» Task to complete
Reproduce each line of the entries that carries "regulation".

» Source data
Content starts
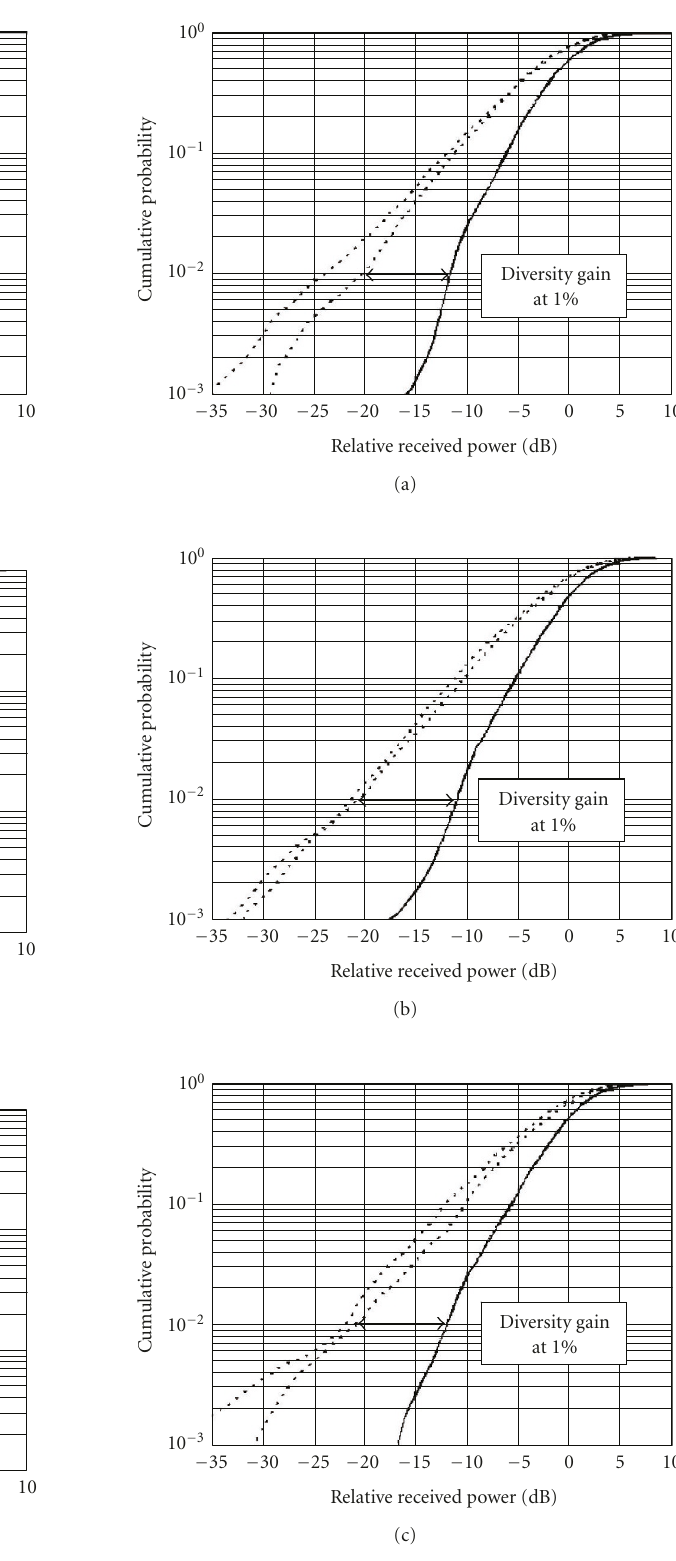
Figure 10: Smoothed cumulative probability of the two-antenna systems over a 4MHz bandwidth at 2GHz: (a) without the neu- tralization line, (b) with the neutralization line between the feed- ing strips, and (c) with the neutralization line between the shorting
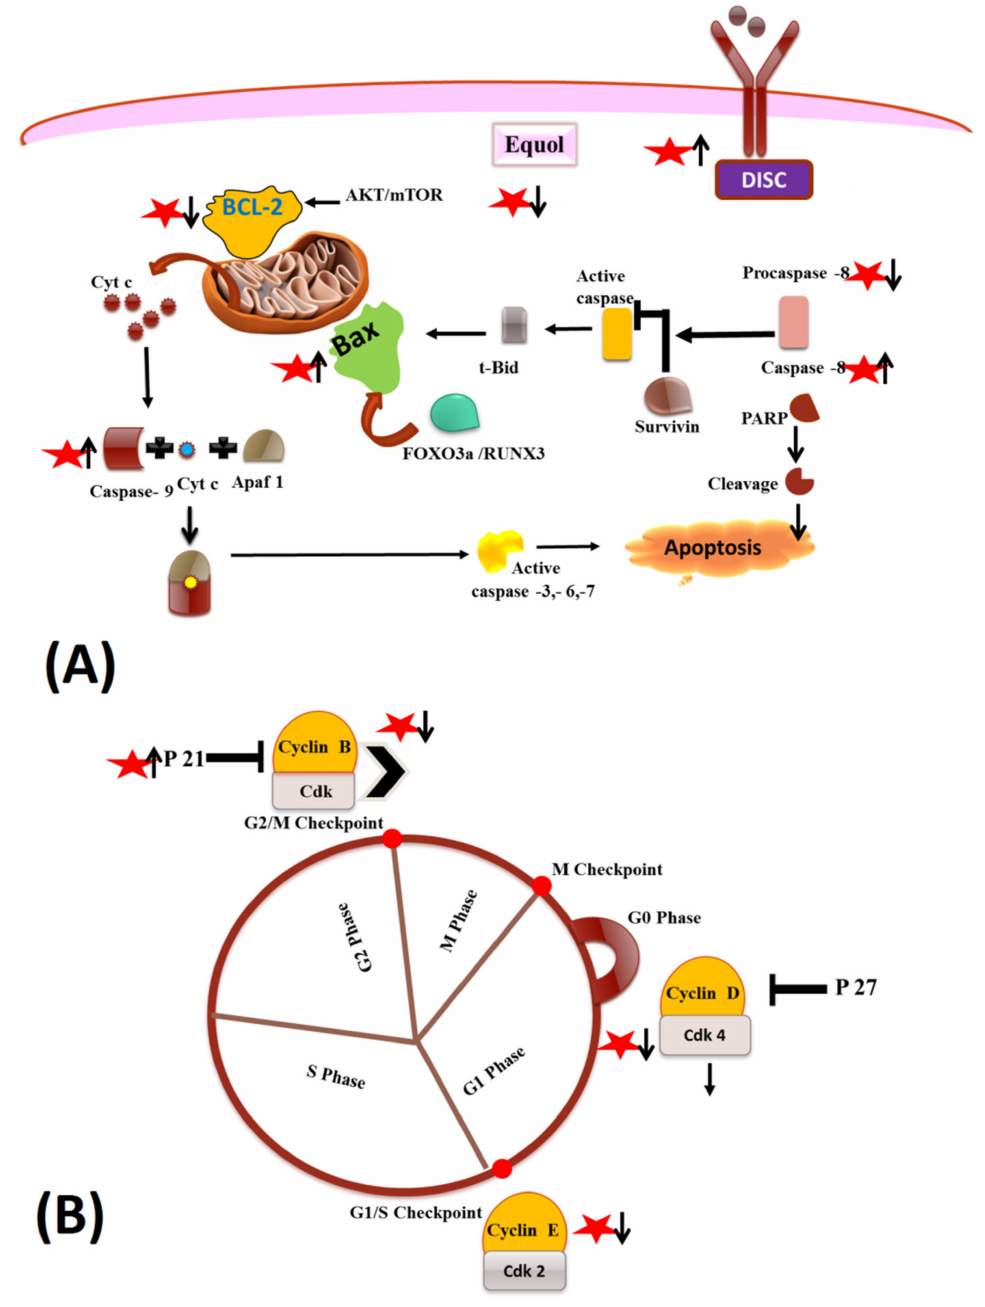
Figure 2. ( A ) The effect of equol (represented as red star) on apoptosis. ( B ) The effect of equol on regulation of cell cycle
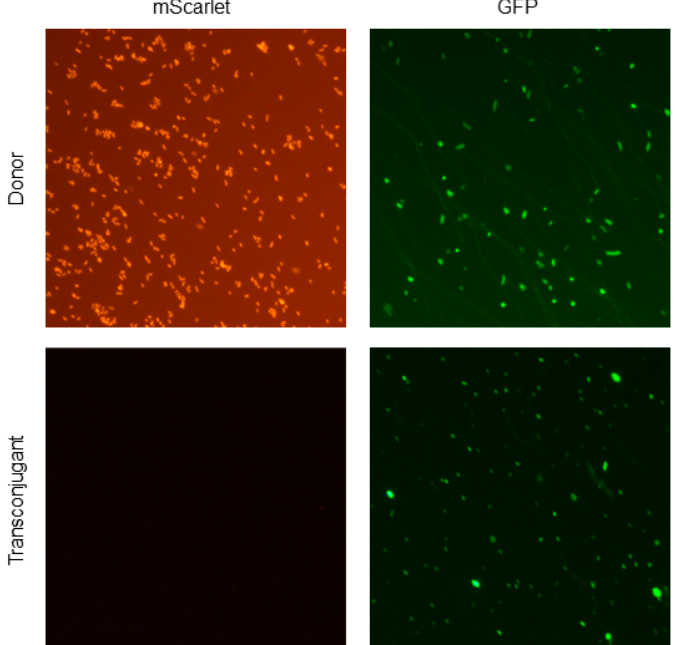
Figure 6. Fluorescent microscopic confirmation of RP4 plasmid transfer from the donor E. coli LM715-1 to transconjugant bacteria. The upper row of micrographs in Figure 6 shows that donor E. coli LM715-1 bacteria express both chromosomal mScarlet and plasmid-encoded GFP. The lower row shows the transconjugant bacteria expressing only plasmid-encoded GFP. All micrographs were taken using a Nikon Eclipse N i -U upright microscope (Nikon, Tokyo, Japan) equipped with GFP and RFP filters at 20× magnification.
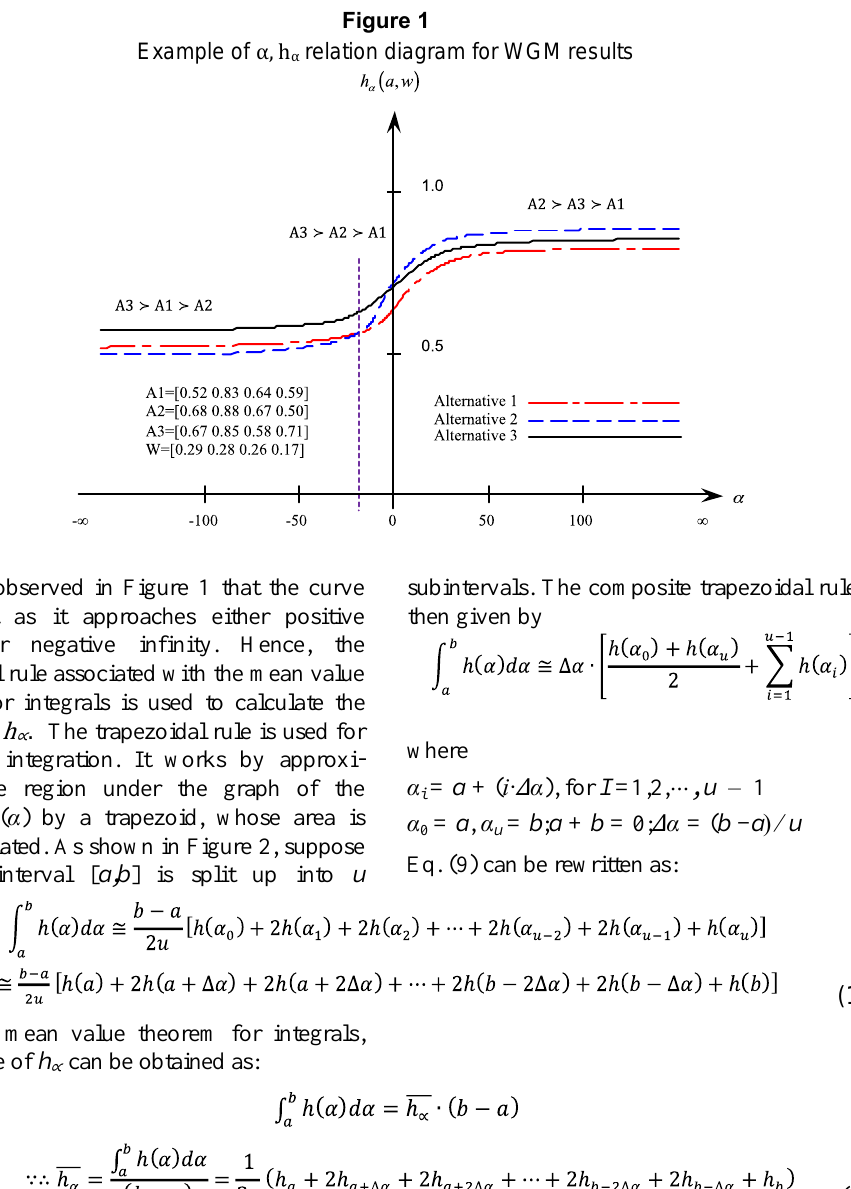
Example of α, h α relation diagram for WGM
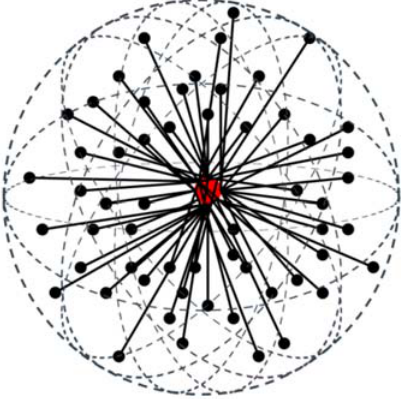
Figure 6. Scattering of the particles along the radii [39].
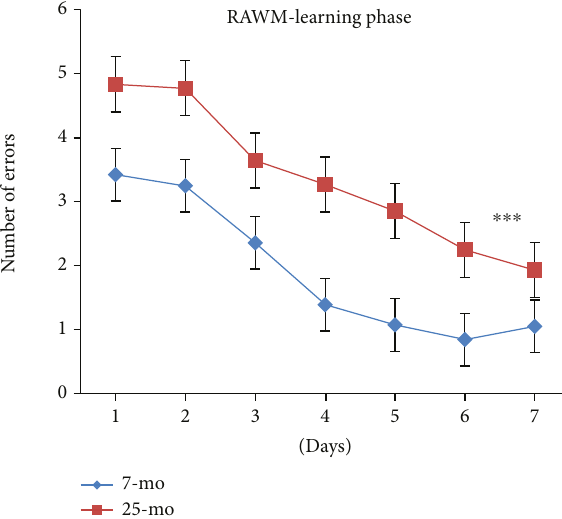
Figure 3: Latencies of 7- and 25-month-old C57BL/6 male and female mice in cued learning of MWM (s, mean ± SEM).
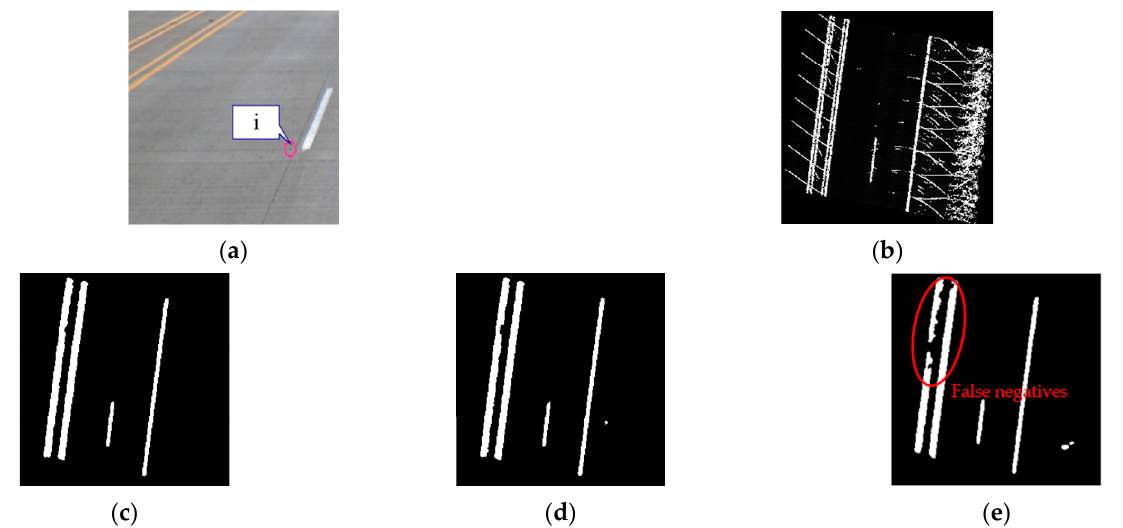
( a ) ( b ) Figure 22. Road delineation of ( a ) NB and SB segments and ( b ) WB and EB segments. Using the corresponding nature of profiles in different dataset segments, the repeat- ability of the proposed strategies for detecting lane markings and generating intensity profiles could be demonstrated. As can be seen in Figure 23a,b, sudden intensity changes in the profiles for both NB and SB segments could be observed at locations I, II, and III within milepost range 6–10. The cause behind these sudden intensity changes was a tran- sition of pavement from asphalt to concrete, shown in Figure 24a,b, where it is known that the average luminance of concrete pavements is 1.77 times that of asphalt pavements [39]. Another area with different asphalt pavements can be seen in Figure 24c. Next, as dis- played in Figure 25, the right-, middle-, and left-edge intensity profiles from the WB seg- ment were almost the same as the left, middle, and right ones, respectively, from the EB segment. At locations IV, V, and VI in Figure 25, the missing lane marking regions could be identified and visualized through the corresponding images, as shown in Figure 26a– c. A roundabout and its merging region led to the long gap for locations IV, V, and VI in Figure 25.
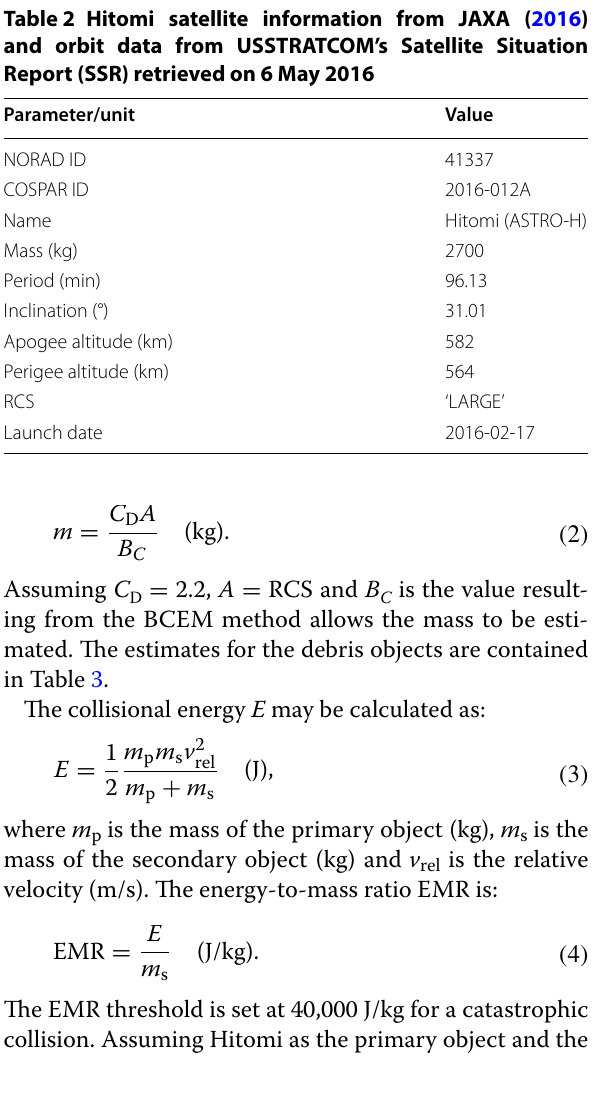
Table 3 Results of simulated fragmentation with Hitomi and debris. N C (> 0.1 ) —number of fragments larger than 10 cm generated from the conjunction NORAD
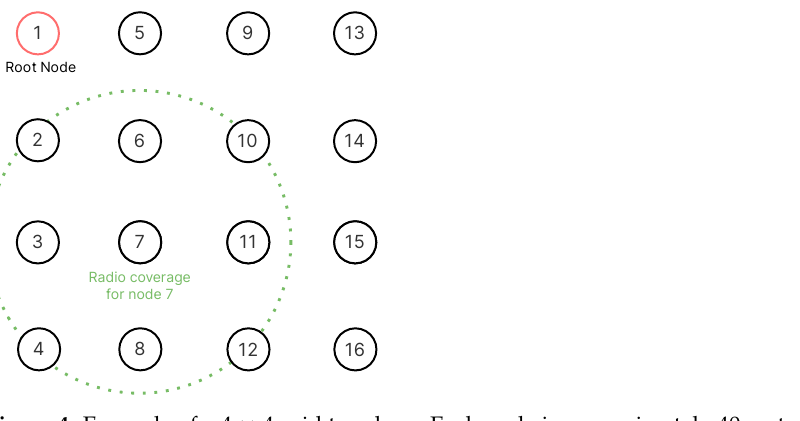
Figure 4. Example of a 4 × 4 grid topology. Each node is approximately 40 meters apart from the others. We assume there are no objects in between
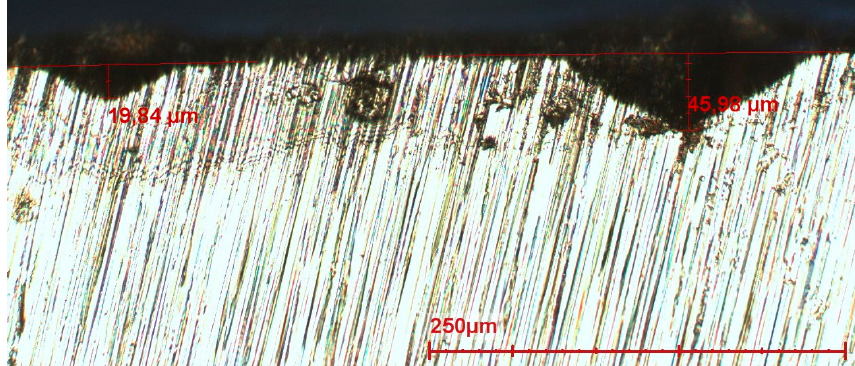
Figure 13. Cross-sectional view at pits for samples B3 in SW for 28 days.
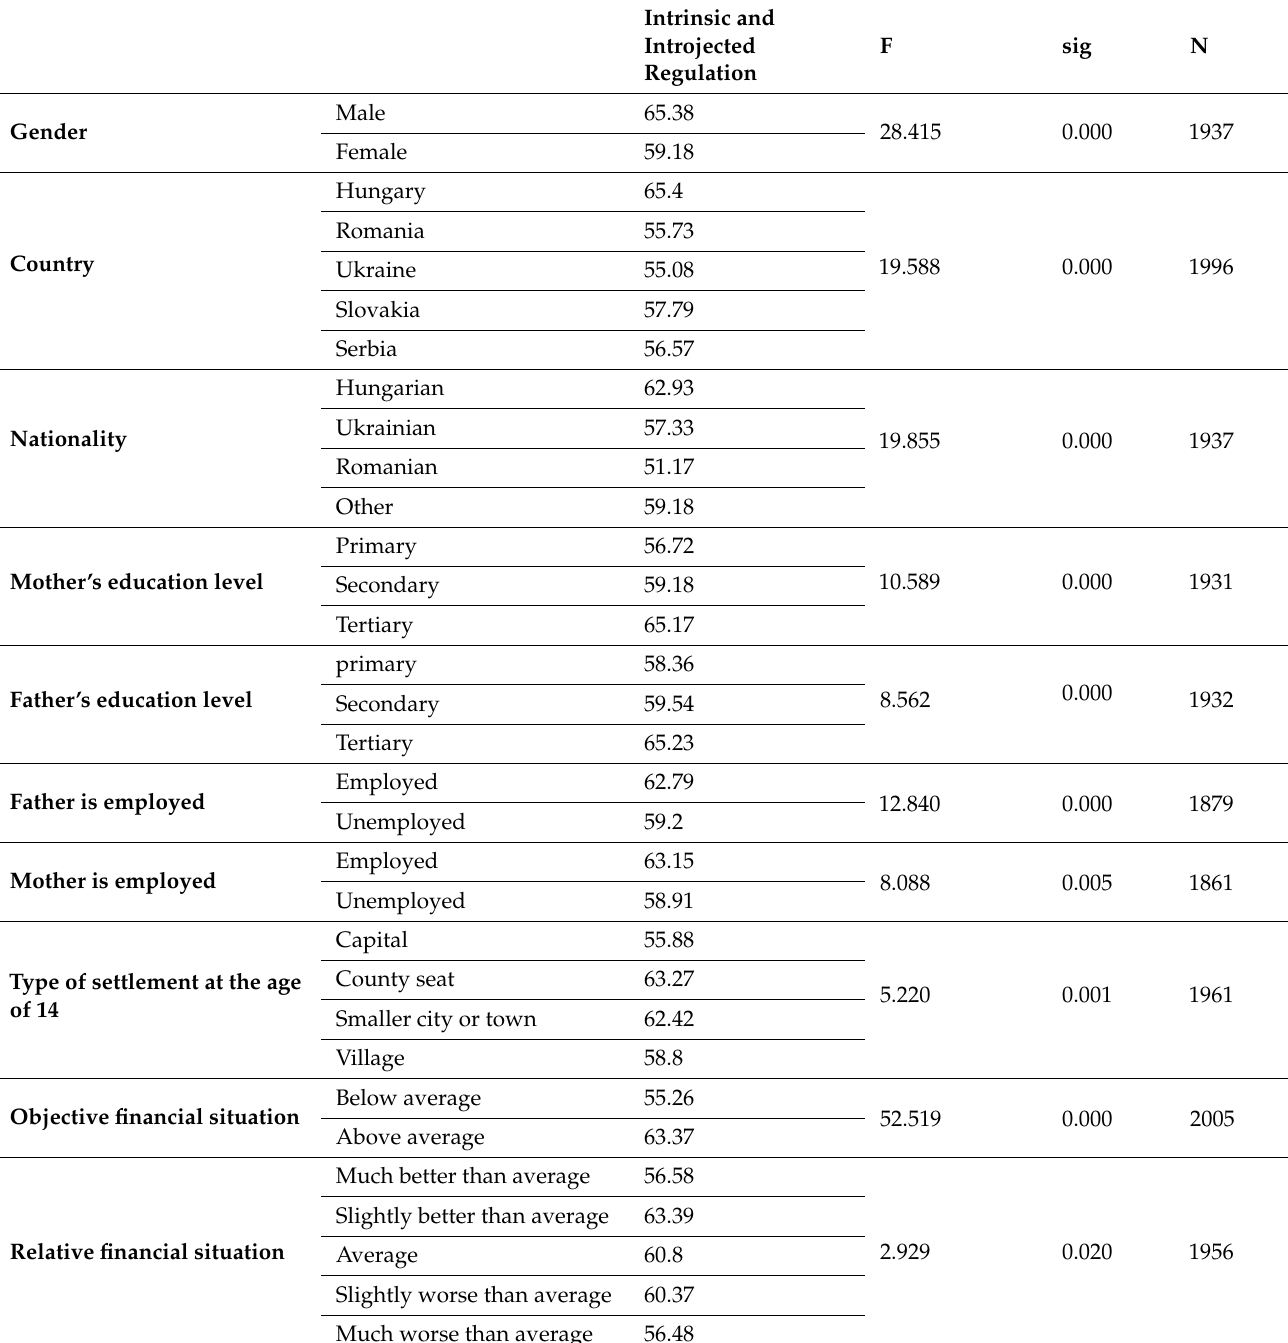
Table A4. Sociocultural and demographic background of intrinsic and identified regulation. Source: PERSIST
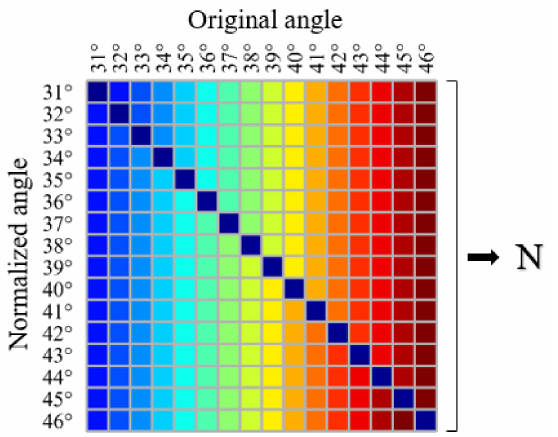
Figure 4. The combination of normalized angle for least squares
Content ends
» Expected output
Figure 2. ( A ) The effect of equol (represented as red star) on apoptosis. ( B ) The effect of equol on regulation of cell cycle
Table A4. Sociocultural and demographic background of intrinsic and identified regulation. Source: PERSIST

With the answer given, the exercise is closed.